Stein discovered energy drinks at the University of Cincinnati after he spotted a blue-and-silver Mini with a giant Red Bull can on its hatch trolling around campus, offering free samples. After trying Red Bull, an energy drink that contains taurine and caffeine, and other such beverages, he's never looked back. Today, as a working architect in Manhattan, Stein says he still reaches for energy drinks — never coffee.

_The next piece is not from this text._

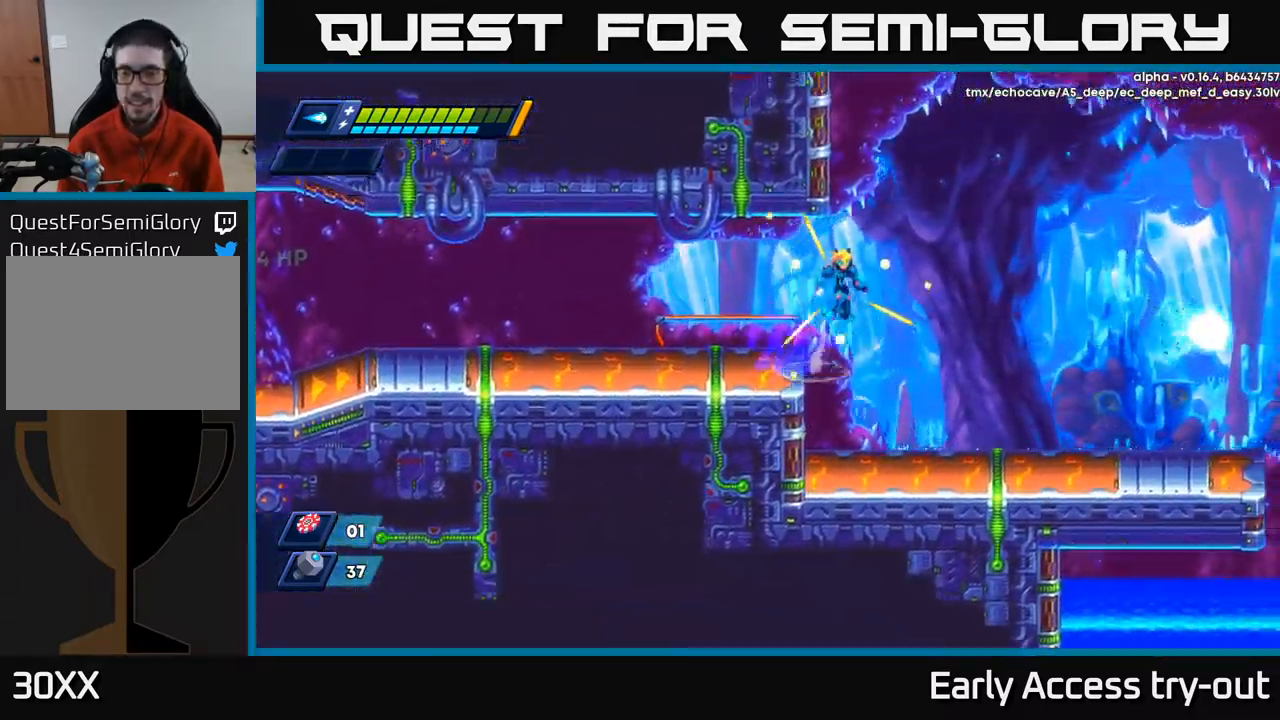
{"buttons": ["DPAD_RIGHT"], "left_stick": "center", "right_stick": "center", "events": [[317, "A", "up"], [367, "R2", "up"]]}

Matt Yemma, a 26-year-old public-relations consultant, started swigging energy drinks while in college. "I believe the aggressive marketing of energy drinks such as Red Bull to the younger generation, mixed with the lousy taste and feeling that coffee gives me, is why I, and the younger generation, is gravitating away from drinking coffee," he says. "Even nowadays, if I'm really flagging in the afternoon, I'll just rip a Red Bull."

Should the coffee industry get anxious about these findings? "The concern is real," says Bill Patterson, a senior analyst at Mintel. He dismisses suggestions that the trend is a youth fad that kids will outgrow. "The older generations that now drink coffee were brought up on coffee, they always drank coffee, and they've taken that coffee-drinking habit all the way through their life," says Patterson. "I do not see the younger generation reaching middle age — late 30s and beyond — and going, 'Oh, I'm going to start drinking coffee now.' The mold has been broken."